Police officers experience stressors related to their work conditions. The chronic work stress officers are constantly exposed to can become a risk factor for depression and the development of depressive symptoms (Gibson, 2020).  Without access to resources that allow for the opportunity to recover from stress, it will create conflict in the home related to work and family and emotional exhaustion at work (Crawford, 2020).  A 2002 study looked into the effects of stress on police officers.  This study found once an officer puts on their uniform, their average heart rate was +29 beats per minute above their pre-shift measurement.  This increased heart rate, as a result of simply putting on the uniform is explained as anticipatory stress.  Officers must also learn to regulate their physiological responses during and after a critical incident or traumatic event.  Police officers’ heart rates consistently fluctuating throughout their shifts can cause long-term detrimental physical and emotional effects (Anderson et al., 2002).
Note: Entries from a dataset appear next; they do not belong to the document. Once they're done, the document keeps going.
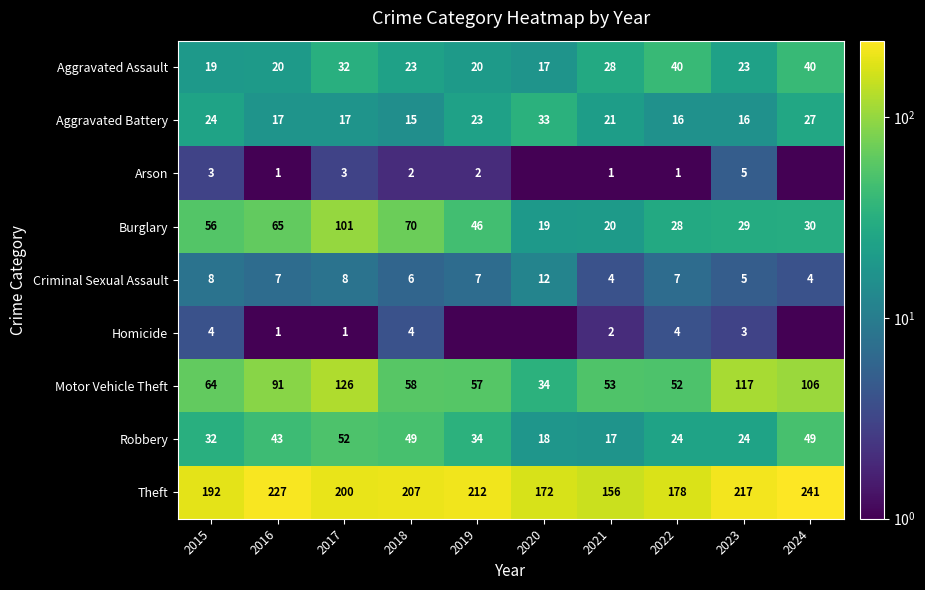

What is the spread (max minus min) of values at 2022?

177.0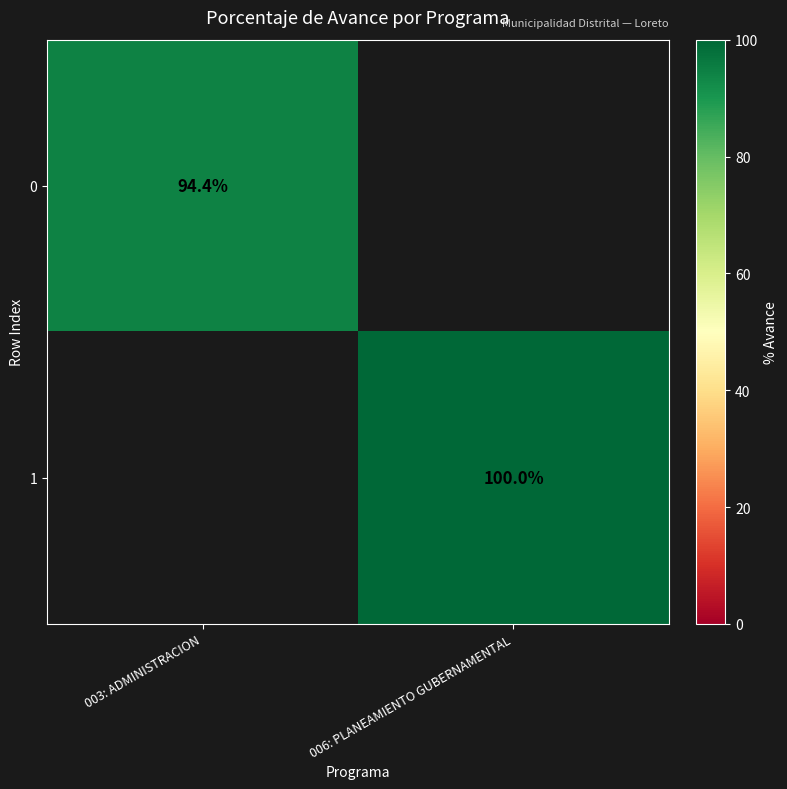

Is the value of 0 at 003: ADMINISTRACION greater than the value of 1 at 006: PLANEAMIENTO GUBERNAMENTAL?

No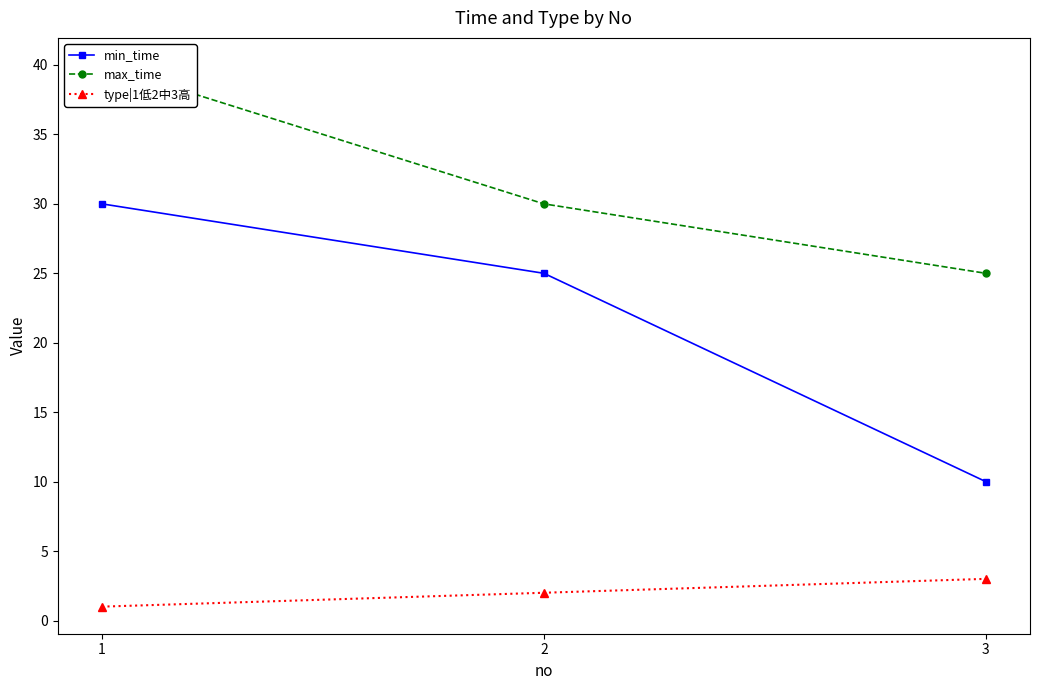

What is the smallest value displayed?

1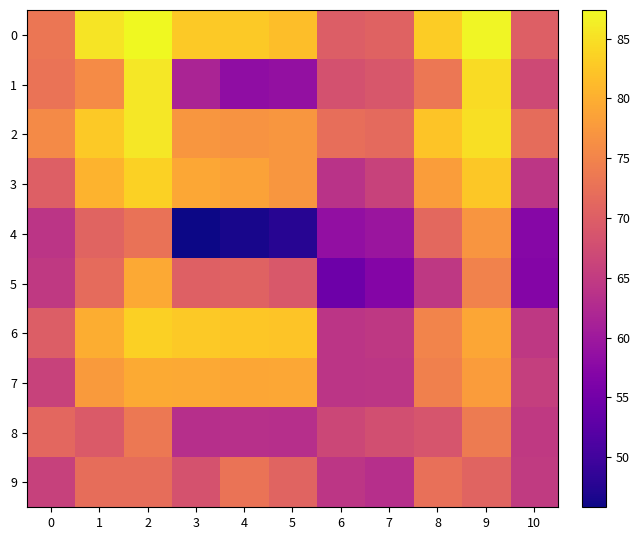

What is the difference between the highest and lowest values at 8?

18.6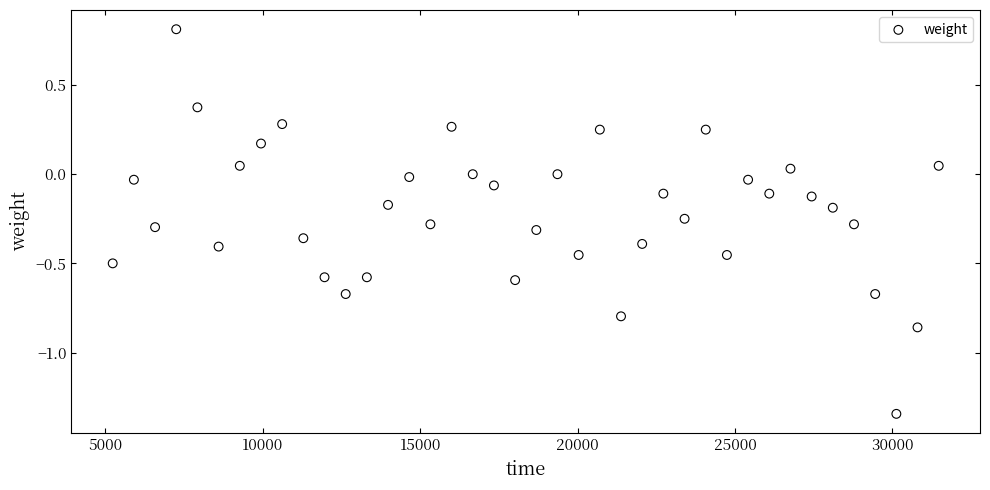

What is the range of Y values (max minus min)?

2.2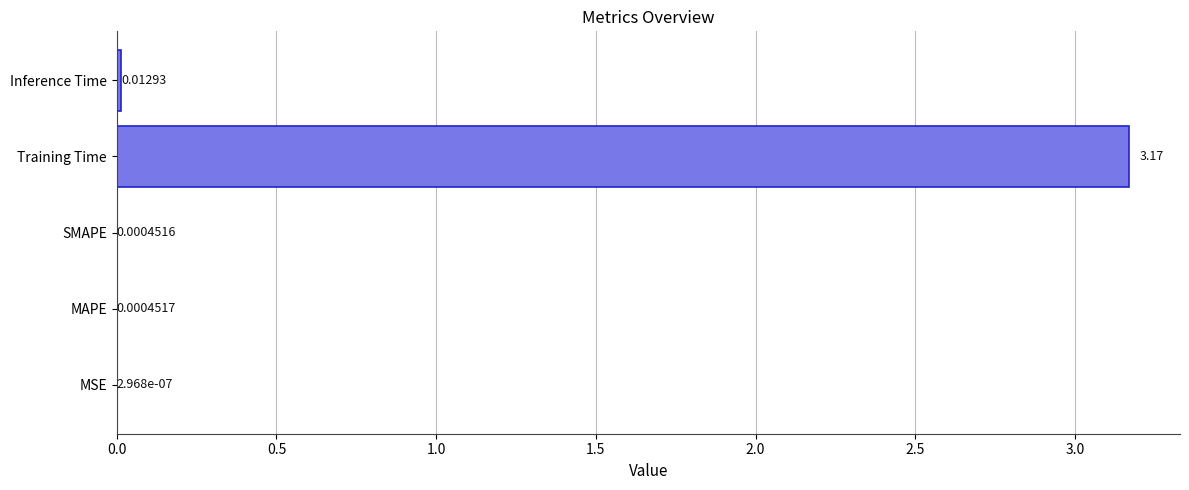

At which label is the value closest to 1?

Inference Time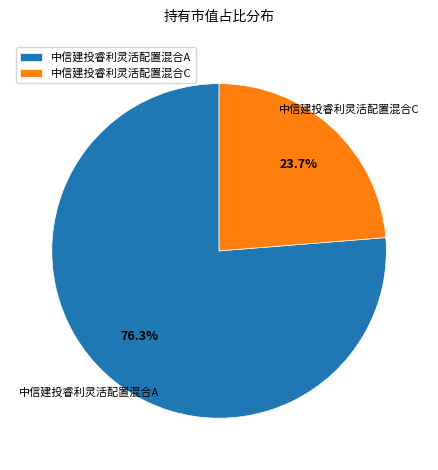

Count the number of slices in the pie.

2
Van Hasselt et al., (2008) stated “it has been estimated that between 25% and 30% of police officers have stress-based physical health problems, most notably high blood pressure, coronary heart disease, and gastrointestinal disorders” (p. 134).  Other symptoms of stress-based physical health problems include high triglycerides, low HDL cholesterol, glucose intolerance, hypertension, abdominal obesity, and higher chances of developing type 2 diabetes and cardiovascular disease (Fucigna, 2019 & Violanti et al., 2006).  Increased stress causes the primary glucocorticoid stress hormone to be released into the saliva and blood, which activates the amygdala and hypothalamic-pituitary-adrenal axis.  Release of the stress hormone results in increased vigilance and arousal in addition to facilitating the creation and retrieval of fearful memories (Port, 2016 & Violanti et al., 2006).  The constant and continued fluctuating stress levels police officers face causes the amygdala to grow to a walnut-size compared to the general population’s pea-sized amygdala.  Police officers have a truncated lifespan by up to 25 years because of the psychological and physical effects of the job (Haecker, 2017).
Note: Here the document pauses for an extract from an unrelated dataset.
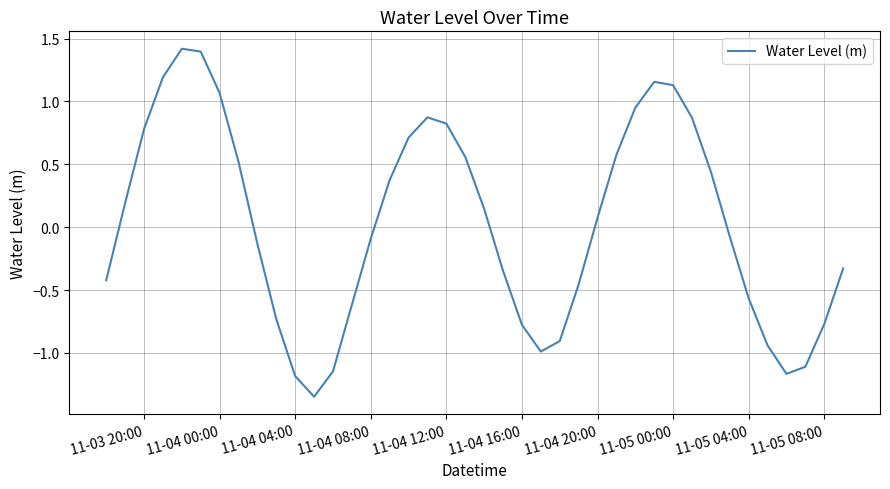

How many lines are shown in the chart?

1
A study of 750 police officers found that officers exposed to a higher number of critical incidents were more likely to abuse alcohol and experience PTSD symptoms than officers who experience fewer critical incidents (Heyman et al., 2018).  Some police officers believe they cannot tolerate psychological pain any longer, and rather than asking for help, they self-medicate, engage in reckless behavior, or commit suicide.  Law enforcement officers are twice as likely to commit suicide than to be killed by a felon in the line of duty (Haecker, 2017).
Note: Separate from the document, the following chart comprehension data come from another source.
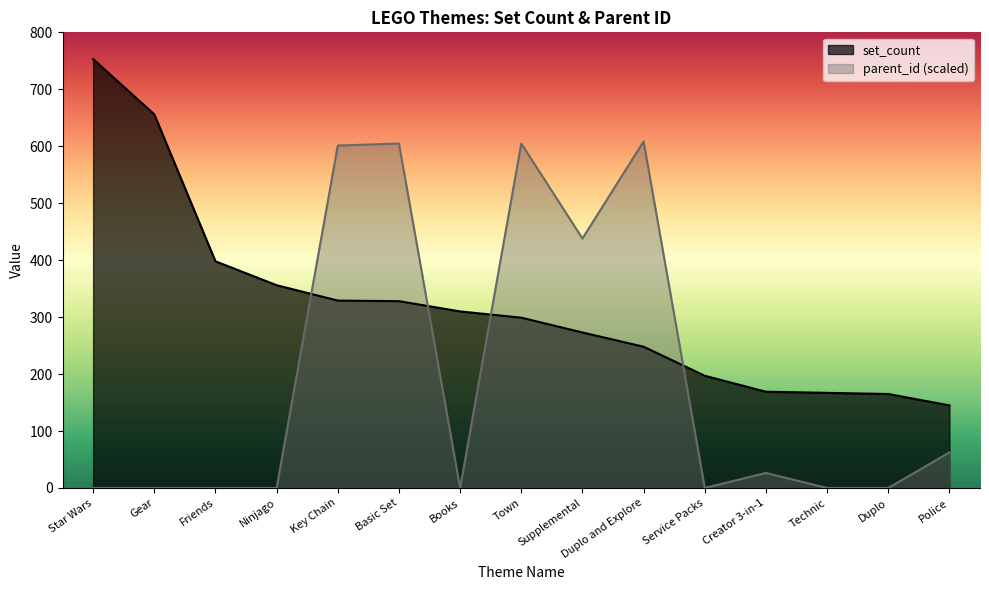

The parent_id series shows 604.8 at Town. True or false?

True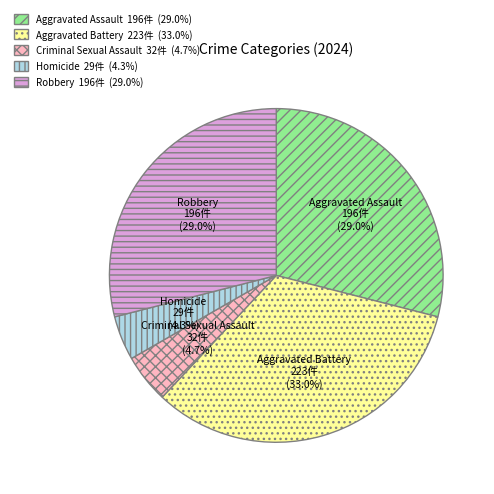

How many segments does this pie chart have?

5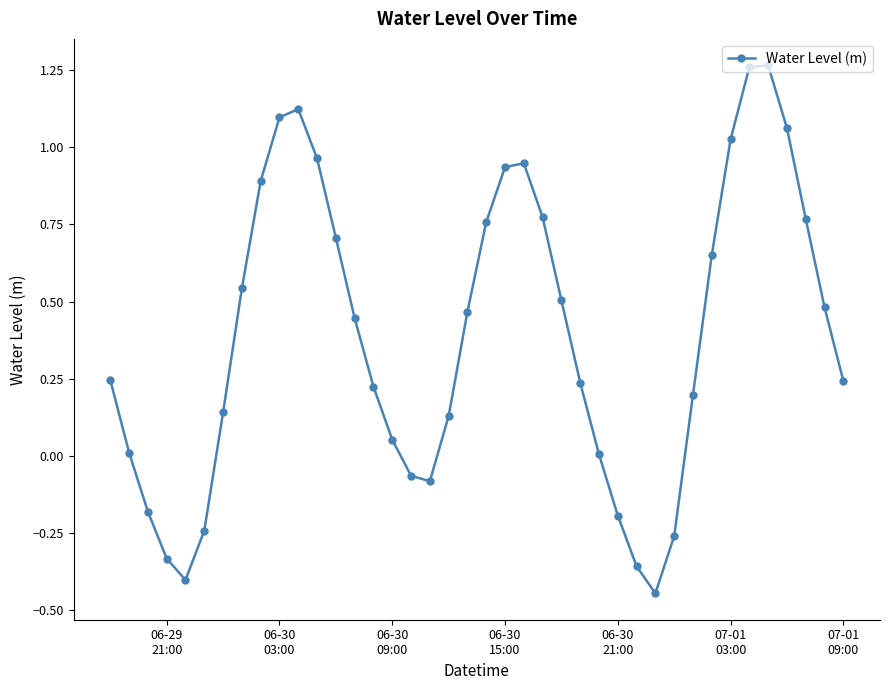

Is this an area chart (filled region under the line)?

No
Exposure to traumatic events and critical incidents can lead to personal growth, and it does not have to be a negative experience.   Police officers must know and use self-care methods or seek professional help to ensure a positive mental health outcome (Battle, 2011 & Jenkins, Allison, Innes, Violanti, & Andrew, 2019).  Officers can minimize the impact of work-related stress and burnout through awareness, training, and wellness (Port, 2016).  Research shows police officers experience considerably less stress and a greater willingness to attend counseling in police departments with a supportive climate toward counseling (Soomro & Yanos, 2018).